Author: Doug Deloach
View album and artist detailsArtist/band: |
Danny Barnes |
Label: |
Eight 30 Records |
Magazine Review Date: |
June/2016 |
An interesting concept is this latest album by singer-songwriter and banjo-picker extraordinaire Edward D (for Danny) Barnes. A Texas native, Seattle resident and recent recipient of the Steve Martin Prize for Excellence in Banjo and Bluegrass, Barnes has essentially recreated his 2005 album, Get Myself Together, here. Same 12 tracks, same order, same sharp-eyed, sometimes hilariously insightful lyrics, but very different sounding music.

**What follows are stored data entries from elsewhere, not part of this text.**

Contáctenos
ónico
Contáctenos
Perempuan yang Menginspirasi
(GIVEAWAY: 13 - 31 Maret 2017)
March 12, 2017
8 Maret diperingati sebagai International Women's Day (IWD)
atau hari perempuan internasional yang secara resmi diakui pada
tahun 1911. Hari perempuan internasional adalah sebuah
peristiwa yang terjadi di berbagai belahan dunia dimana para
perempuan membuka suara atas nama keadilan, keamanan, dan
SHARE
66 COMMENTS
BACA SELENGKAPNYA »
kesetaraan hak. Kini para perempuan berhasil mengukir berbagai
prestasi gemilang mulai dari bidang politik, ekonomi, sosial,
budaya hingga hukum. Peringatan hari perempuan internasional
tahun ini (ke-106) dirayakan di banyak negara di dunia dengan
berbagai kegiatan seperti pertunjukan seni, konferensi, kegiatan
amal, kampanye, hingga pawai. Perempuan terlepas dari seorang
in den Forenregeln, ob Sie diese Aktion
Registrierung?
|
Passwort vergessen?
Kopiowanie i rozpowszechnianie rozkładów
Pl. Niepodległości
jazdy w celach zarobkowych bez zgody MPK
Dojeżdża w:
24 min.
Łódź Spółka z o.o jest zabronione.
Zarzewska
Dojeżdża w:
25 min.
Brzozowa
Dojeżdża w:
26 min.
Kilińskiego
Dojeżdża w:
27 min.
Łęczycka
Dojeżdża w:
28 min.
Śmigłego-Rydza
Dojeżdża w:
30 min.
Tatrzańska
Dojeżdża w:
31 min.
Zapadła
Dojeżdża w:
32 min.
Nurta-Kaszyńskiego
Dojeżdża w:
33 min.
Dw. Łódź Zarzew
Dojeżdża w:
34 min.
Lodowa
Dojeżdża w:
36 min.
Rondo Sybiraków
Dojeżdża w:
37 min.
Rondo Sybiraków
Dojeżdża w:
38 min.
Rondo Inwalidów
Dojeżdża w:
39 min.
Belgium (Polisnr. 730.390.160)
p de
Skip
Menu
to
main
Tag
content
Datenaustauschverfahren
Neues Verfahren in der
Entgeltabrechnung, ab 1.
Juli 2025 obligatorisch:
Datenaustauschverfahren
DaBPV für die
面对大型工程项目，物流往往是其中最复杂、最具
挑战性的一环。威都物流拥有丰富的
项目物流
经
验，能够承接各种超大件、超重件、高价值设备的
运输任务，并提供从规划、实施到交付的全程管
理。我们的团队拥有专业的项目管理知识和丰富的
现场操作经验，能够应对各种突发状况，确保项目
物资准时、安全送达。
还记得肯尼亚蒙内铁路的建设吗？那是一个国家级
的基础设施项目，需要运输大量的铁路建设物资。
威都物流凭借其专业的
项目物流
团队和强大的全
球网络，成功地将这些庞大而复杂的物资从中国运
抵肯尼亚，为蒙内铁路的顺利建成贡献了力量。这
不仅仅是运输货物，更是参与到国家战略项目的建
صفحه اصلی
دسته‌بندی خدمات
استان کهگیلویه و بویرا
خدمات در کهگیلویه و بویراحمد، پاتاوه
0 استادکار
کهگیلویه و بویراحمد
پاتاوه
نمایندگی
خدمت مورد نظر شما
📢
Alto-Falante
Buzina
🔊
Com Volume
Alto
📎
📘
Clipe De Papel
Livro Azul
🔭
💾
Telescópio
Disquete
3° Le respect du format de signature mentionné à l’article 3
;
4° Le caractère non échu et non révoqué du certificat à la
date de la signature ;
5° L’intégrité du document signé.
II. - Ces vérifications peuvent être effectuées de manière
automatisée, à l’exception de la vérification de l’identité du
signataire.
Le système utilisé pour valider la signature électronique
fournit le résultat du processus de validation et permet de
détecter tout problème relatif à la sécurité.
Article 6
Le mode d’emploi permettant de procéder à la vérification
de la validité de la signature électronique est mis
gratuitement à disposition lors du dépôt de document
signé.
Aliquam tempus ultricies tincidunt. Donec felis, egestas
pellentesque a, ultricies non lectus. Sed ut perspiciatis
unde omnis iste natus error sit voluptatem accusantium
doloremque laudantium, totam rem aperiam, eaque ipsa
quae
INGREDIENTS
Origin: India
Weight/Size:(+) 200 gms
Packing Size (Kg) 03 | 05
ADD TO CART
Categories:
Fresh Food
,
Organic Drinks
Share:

He has distilled the original dozen down to their raw elements, relying on just his three-finger picking on an open-back banjo, his slightly craggy, dulcet-toned voice and a mic. This actually achieves the ‘sounds like he's playing in your living room’ vibe, which is so often touted but rarely delivered – thanks to Barnes having recorded it in his living room. ‘Cumberland Gap’ starts out with him thumping on the banjo's head, sounding ever so clear and close you sense the taut skin's vibration, before breaking into a walking melody so deftly played you can easily miss its complex, crystalline structure. Barnes shows off his rippling finger-plucking chops on ‘Corn Kingdom Come’, an uproarious country-funk tale of backwoods moonshining (‘I’ll be the king of corn liquor and you can be the king of fools’). The album is topped off by a bonus track, ‘I’m Convicted’, an electrified foot-stomper recalling Barnes’ tenure in the early 1990s with the Austin-based Bad Livers.